## ASSIGNED TASK
Using the records below, repeat exactly the lines from the one holding "TM-26, status: Started -> Planned" through the one holding "TM-57, status: Shipped -> Started", both ends included, and no others.

## GIVEN RECORDS
┄┄┄┄┄┄┄┄┄┄
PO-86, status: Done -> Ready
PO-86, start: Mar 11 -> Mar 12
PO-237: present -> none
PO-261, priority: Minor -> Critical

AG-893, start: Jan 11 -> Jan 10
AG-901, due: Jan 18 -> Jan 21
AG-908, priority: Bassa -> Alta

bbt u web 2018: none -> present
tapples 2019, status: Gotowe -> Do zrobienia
┄┄┄┄┄┄┄┄┄┄
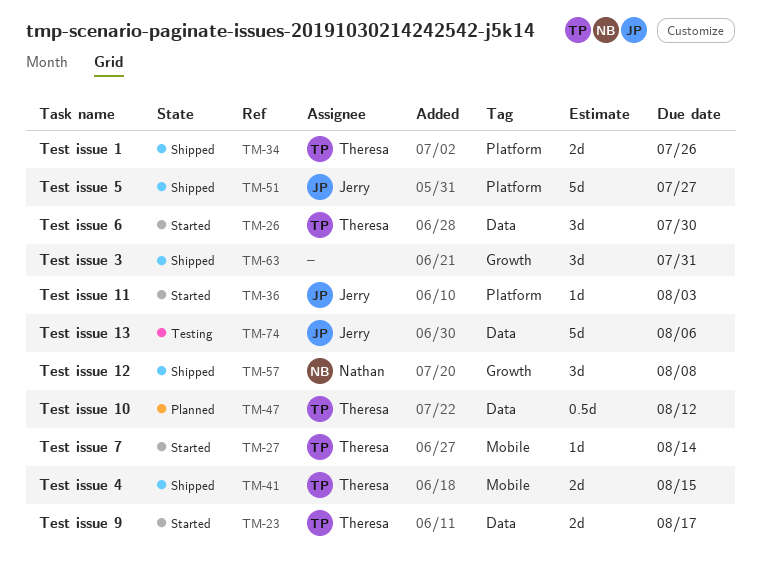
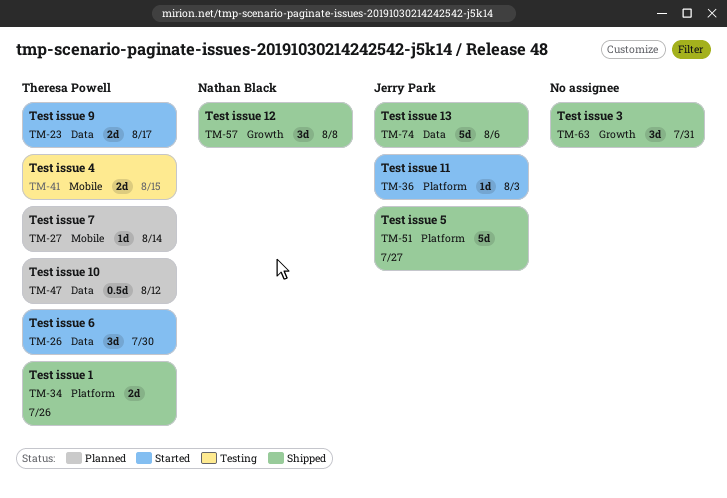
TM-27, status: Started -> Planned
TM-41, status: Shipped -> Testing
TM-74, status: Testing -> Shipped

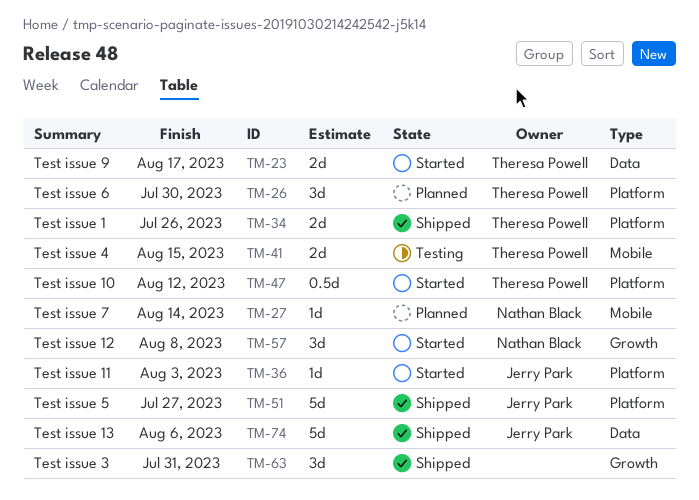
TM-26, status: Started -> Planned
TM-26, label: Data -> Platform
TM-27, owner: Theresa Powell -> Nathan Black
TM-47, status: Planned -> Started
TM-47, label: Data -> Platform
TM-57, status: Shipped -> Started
┄┄┄┄┄┄┄┄┄┄
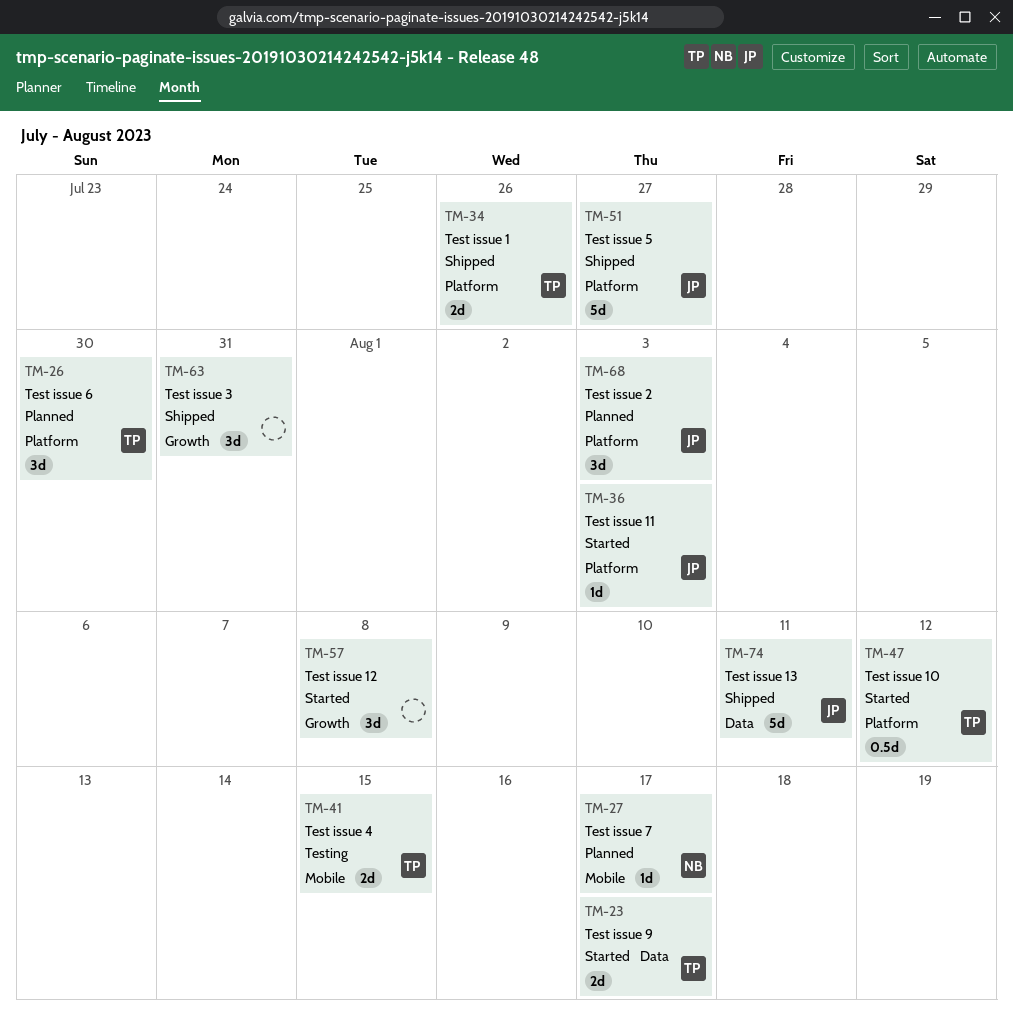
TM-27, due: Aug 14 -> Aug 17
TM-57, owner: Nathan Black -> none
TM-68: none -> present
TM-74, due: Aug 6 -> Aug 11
┄┄┄┄┄┄┄┄┄┄
## RESPONSE FOR THIS EXERCISE
TM-26, status: Started -> Planned
TM-26, label: Data -> Platform
TM-27, owner: Theresa Powell -> Nathan Black
TM-47, status: Planned -> Started
TM-47, label: Data -> Platform
TM-57, status: Shipped -> Started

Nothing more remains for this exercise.